Pregnancy/Ipswich - Massage to reduce stress and aid relaxation
FEW NEED a massage more than a pregnant woman does!
I received a call for help from a young man who was very concerned about the well fare of his heavily pregnant wife.
He said she was within weeks of giving birth and was suffering with horrendous back ache from carrying her heavy load.
Now, my therapy coach has a face hole so those with flatter stomachs can lay face down for a back massage, but as yet I have not invested in a couch with space to house a baby bump. I’m assured they do exist though! I’m also assured they are not recommended.
There are a lot of does and don’ts about massaging during pregnancy. Although there is little evidence that massage brings about miscarriage, many therapists would avoid taking on a client during the first three months of pregnancy and some would steer clear of the very late stages.
Only the most experienced in pregnancy massages would use essential oils during such a treatment, and it is also wise to know about certain pressure points which are to be avoided.
Massage should also not be carried out if the woman is at risk of preterm labour or suffers with blood clotting disorders. There are other conditions which also affect whether massage is advised, including diabetes, epilepsy, high blood pressure and many more – if in any doubt ask the doctor first.
However, the benefits of a gentle back massage do wonders for the mother-to-be by relaxing her and easing the pain which is most commonly felt in the lower back area.
Massage during pregnancy also reduces stress and the strain on her hormonal system and hence can reduce mood swings; it can relieve muscle cramps; increase the blood and lymph circulation so reducing swelling; it lessens the stress on weight-bearing joints; it can improve labour by easing labour pains; and provides support for the new mother with physical and emotional strains of mothering.
A happy mum usually equals a happy baby!
For those wishing to help the ones they love in this time of need there are some simple techniques that can be used before the baby is born and even during labour – though protective armour is advised during contractions.
Most importantly is to make sure the woman is as comfortable as possible. On a massage couch this would be laying on her left hand side at a reclined angle. Pillows and cushions can be used to form a wedge shape raising her head and shoulders. (An at home massage may be more comfortable with her kneeling while resting her head, chest and arms on the sofa.)

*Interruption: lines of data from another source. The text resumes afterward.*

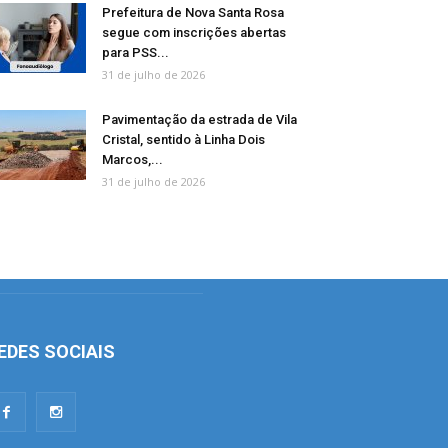
Prefeitura de Nova Santa Rosa
segue com inscrições abertas
para PSS...
31 de julho de 2026
Pavimentação da estrada de Vila
Cristal, sentido à Linha Dois
Marcos,...
31 de julho de 2026
EDES SOCIAIS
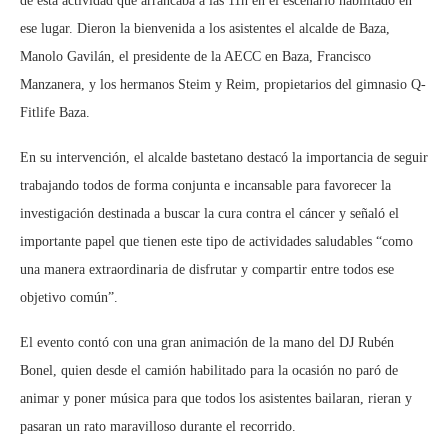
de esta actividad que arrancaba a las 11h en el escenario habilitado en
ese lugar. Dieron la bienvenida a los asistentes el alcalde de Baza,
Manolo Gavilán, el presidente de la AECC en Baza, Francisco
Manzanera, y los hermanos Steim y Reim, propietarios del gimnasio Q-
Fitlife Baza.
En su intervención, el alcalde bastetano destacó la importancia de seguir
trabajando todos de forma conjunta e incansable para favorecer la
investigación destinada a buscar la cura contra el cáncer y señaló el
importante papel que tienen este tipo de actividades saludables “como
una manera extraordinaria de disfrutar y compartir entre todos ese
objetivo común”.
El evento contó con una gran animación de la mano del DJ Rubén
Bonel, quien desde el camión habilitado para la ocasión no paró de
animar y poner música para que todos los asistentes bailaran, rieran y
pasaran un rato maravilloso durante el recorrido.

On a therapy couch or similar, more pillows can then be added between her knees and arms so she feels cosseted and unexposed.
As the therapist, it is important to change your position frequently as you’ll often be working at unnatural angles and you don’t want to end up needing a massage yourself.

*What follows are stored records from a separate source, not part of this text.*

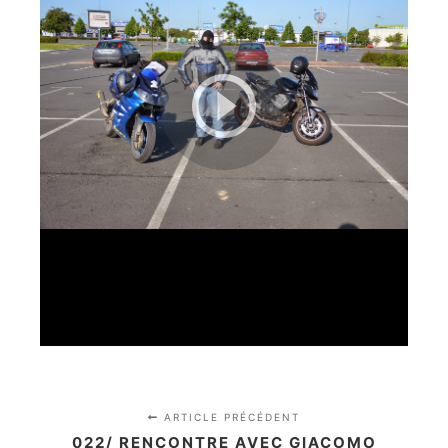
ARTICLE PRÉCÉDENT
022/ RENCONTRE AVEC GIACOMO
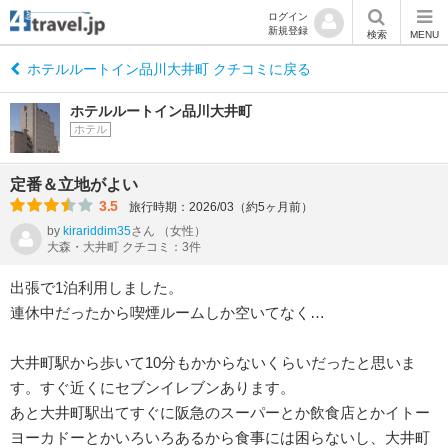
ログイン
新規登録
検索
MENU
ホテルルートイン品川大井町 クチコミに戻る
ホテルルートイン品川大井町
ホテル
定番＆立地がよい
3.5
旅行時期：2026/03（約5ヶ月前）
by
kirariddim35
さん
（女性）
大森・大井町 クチコミ：3件
出張で1泊利用しました。
連休中だったから喫煙ルームしか空いてなく…
大井町駅から歩いて10分もかからないくらいだったと思いま
す。すぐ近くにセブンイレブンあります。
あと大井町駅出てすぐに阪急のスーパーとか飲食店とかイトー
ヨーカドーとかいろいろあるから食事には困らないし、大井町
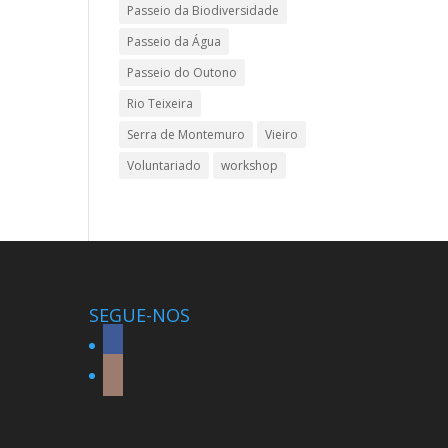
Passeio da Biodiversidade
Passeio da Água
Passeio do Outono
Rio Teixeira
Serra de Montemuro
Vieiro
Voluntariado
workshop
SEGUE-NOS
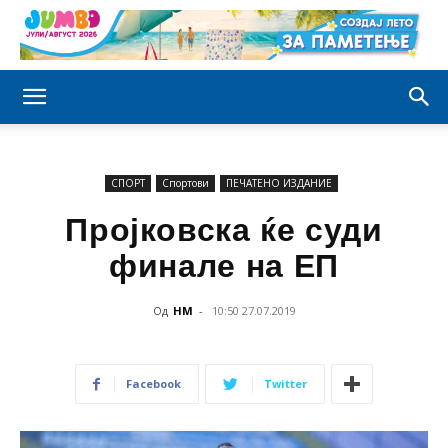
СПОРТ
Спортови
ПЕЧАТЕНО ИЗДАНИЕ
Пројковска ќе суди
финале на ЕП
Од
НМ
-
10:50 27.07.2019
Facebook
Twitter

Low lighting, gentle music and candles add to the ambiance and will help her to unwind and drift off.
A simple base oil such as sweet almond is ideal for massage and can be applied in large sweeping movements from the top of her back and shoulders down the spine to the base, out to the sides and back up to her shoulders. Although there is nothing worse than a tickly massage, it should also not be too heavy handed. Ask what feels good to her.
At the base of and at either side of the lower spine two soft indentations can be identified and should be massaged in smaller circular motions. This not only feels really nice, but also helps to shift stubborn lymphatic fluids which may be causing swollen tissue.
A figure of eight massage using the hand palms across the lower back is ideal for easing tension in that area.
Work gently up the spine and either side sweeping your hands away from the spinal column and using gentle pressure with your thumbs. The upper back and especially the shoulder muscles can be massaged with more of a kneading technique such as used in bread making. Light neck massage is also beneficial.
End the massage with large circular movements covering the entire back area.
The massage should last from between 15 minutes and half an hour, depending on yours and the mother’s comfort. She should then be covered and left to relax for as long as she needs to and offered a drink of water to flush out that lymphatic system.
A word of advice to any husbands pampering their wives – now is not a good time to say: “Is it my turn yet?”